To complete this task, print all the data below exactly but leave out the images.

> Dataset entries
▶

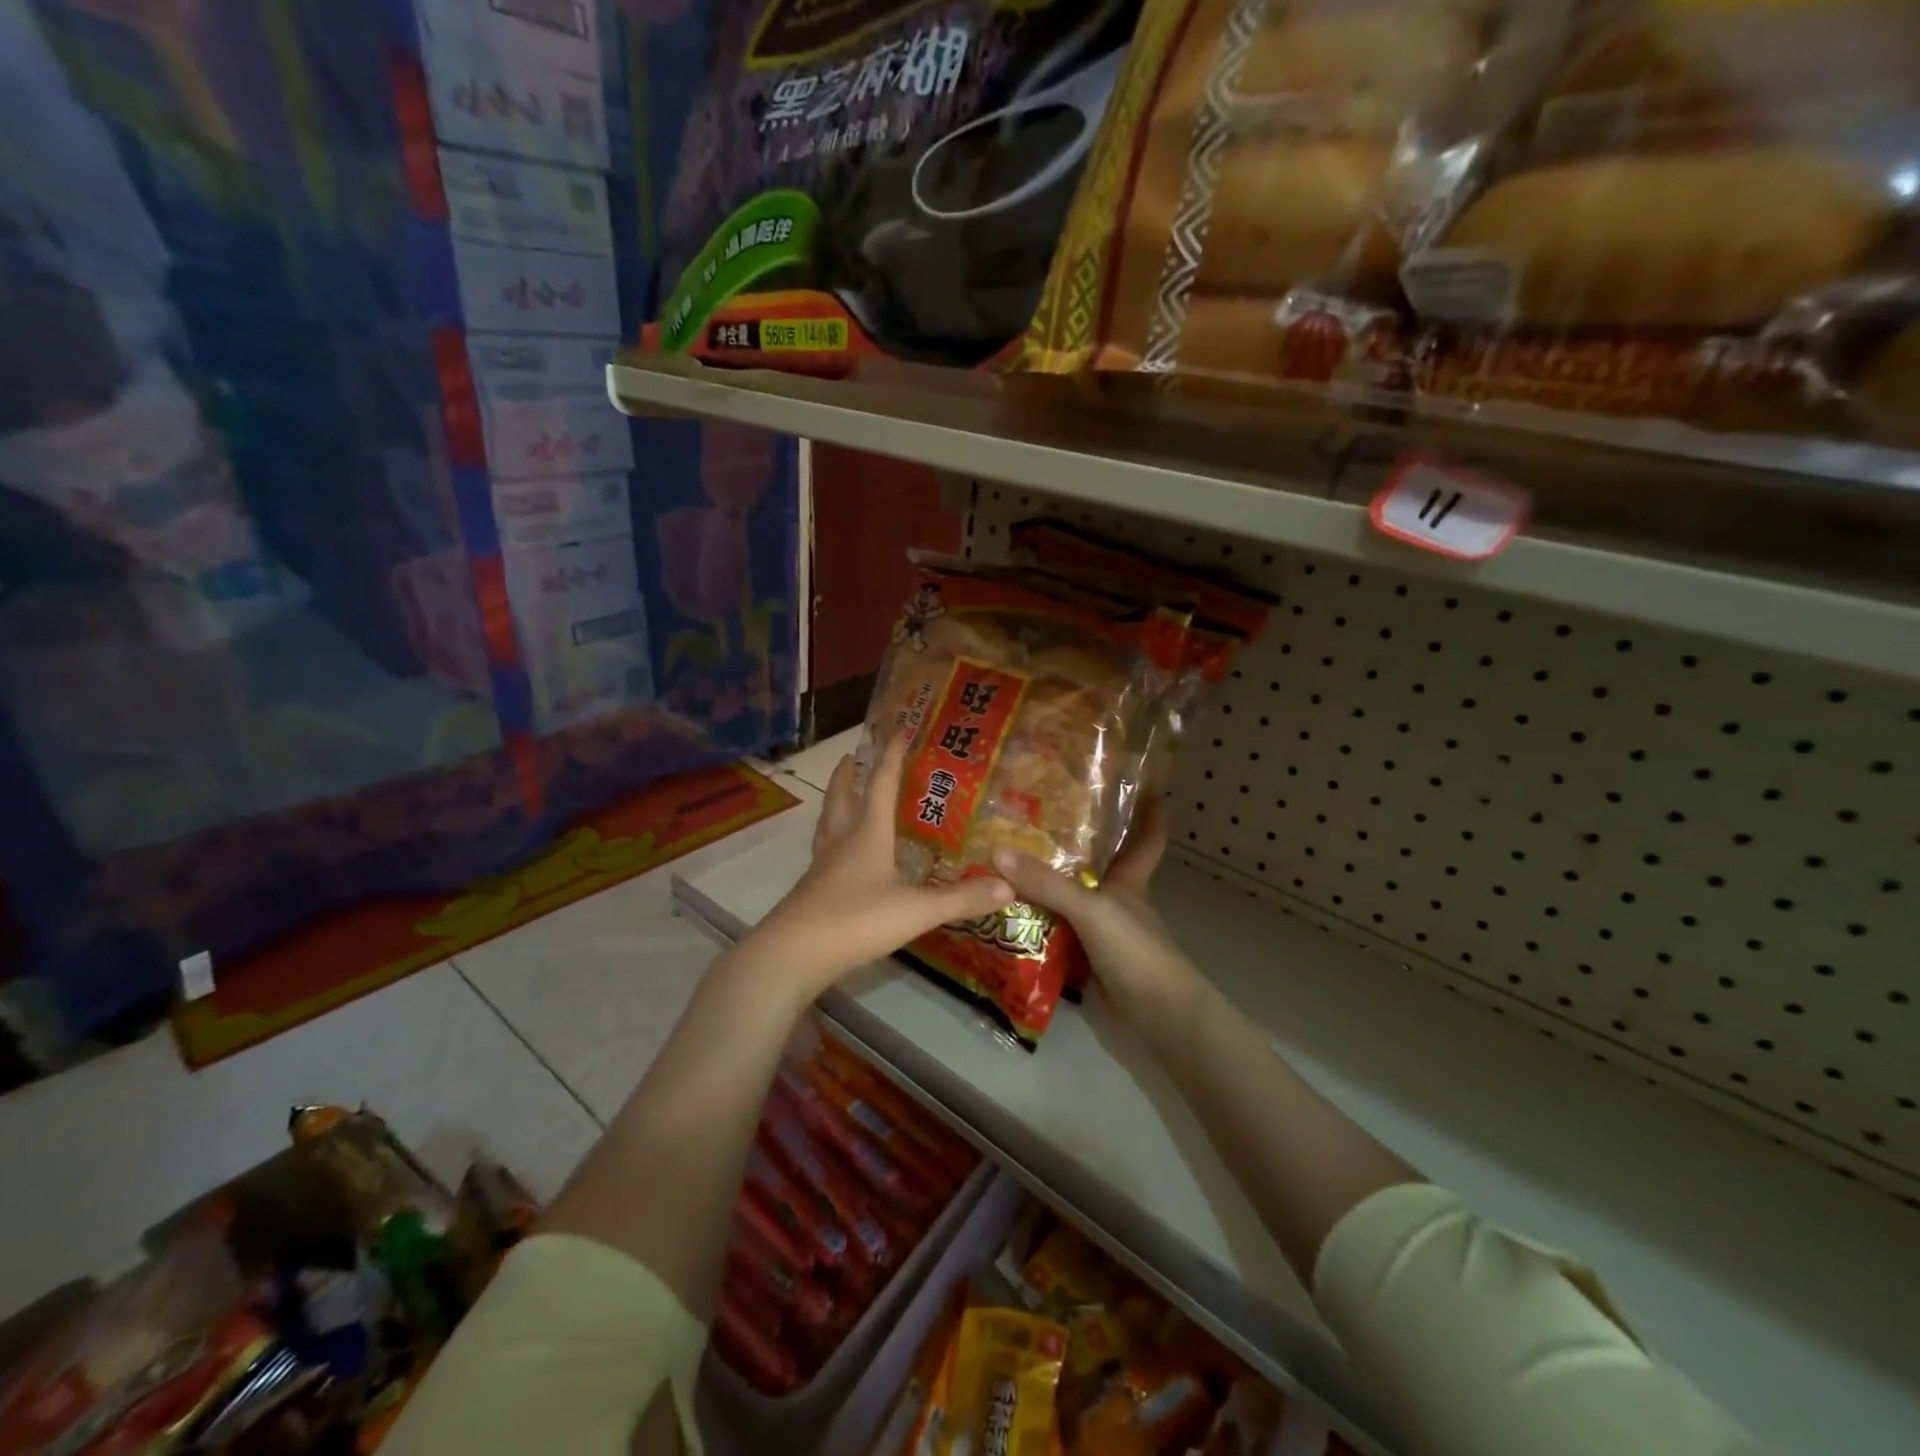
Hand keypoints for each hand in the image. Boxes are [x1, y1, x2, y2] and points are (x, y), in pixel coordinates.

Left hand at [749, 734, 1015, 998]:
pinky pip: (824, 851)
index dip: (891, 756)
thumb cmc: (857, 920)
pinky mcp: (812, 889)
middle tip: (850, 755)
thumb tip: (1008, 887)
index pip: (881, 784)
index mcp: (867, 834)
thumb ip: (961, 899)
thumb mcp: (916, 910)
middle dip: (848, 774)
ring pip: (828, 822)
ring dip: (835, 801)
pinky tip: (838, 853)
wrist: (795, 953)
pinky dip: (832, 839)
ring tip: (841, 792)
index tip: (899, 729)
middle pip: (842, 796)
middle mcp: (842, 841)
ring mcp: (823, 866)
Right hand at [990, 800, 1204, 1040]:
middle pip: (1094, 867)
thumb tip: (997, 851)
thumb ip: (1046, 883)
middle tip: (1028, 820)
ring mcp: (1099, 934)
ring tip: (999, 864)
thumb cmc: (1135, 950)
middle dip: (1069, 847)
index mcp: (1129, 882)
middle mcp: (1114, 902)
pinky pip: (1053, 936)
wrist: (1156, 1017)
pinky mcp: (1085, 962)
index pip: (1146, 839)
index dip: (1149, 813)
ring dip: (1041, 888)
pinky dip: (1032, 927)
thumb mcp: (1091, 908)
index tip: (1146, 785)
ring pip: (1067, 902)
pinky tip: (1002, 916)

◀

> Answer section
Hand keypoints for each hand in the image. Boxes are [x1, y1, x2, y2] and points are (x, y), in pixel coordinates.

Left hand at [749, 734, 1015, 998]:
pinky pip: (824, 851)
index dip: (891, 756)
thumb cmc: (857, 920)
pinky mcp: (812, 889)
middle tip: (850, 755)
thumb tip: (1008, 887)
index pip: (881, 784)
index mcp: (867, 834)
thumb ip: (961, 899)
thumb mcp: (916, 910)
middle dip: (848, 774)
ring pip: (828, 822)
ring dip: (835, 801)
pinky tip: (838, 853)
wrist: (795, 953)
pinky dip: (832, 839)
ring tip: (841, 792)
index tip: (899, 729)
middle pip: (842, 796)
middle mcp: (842, 841)
ring mcp: (823, 866)
Right hand at [990, 800, 1204, 1040]:
middle pip: (1094, 867)
thumb tip: (997, 851)
thumb ip: (1046, 883)
middle tip: (1028, 820)
ring mcp: (1099, 934)
ring tip: (999, 864)
thumb cmc: (1135, 950)
middle dip: (1069, 847)
index mcp: (1129, 882)
middle mcp: (1114, 902)
pinky pip: (1053, 936)
wrist: (1156, 1017)
pinky mcp: (1085, 962)
index pip: (1146, 839)
index dip: (1149, 813)
ring dip: (1041, 888)
pinky dip: (1032, 927)
thumb mcp: (1091, 908)
index tip: (1146, 785)
ring pip: (1067, 902)
pinky tip: (1002, 916)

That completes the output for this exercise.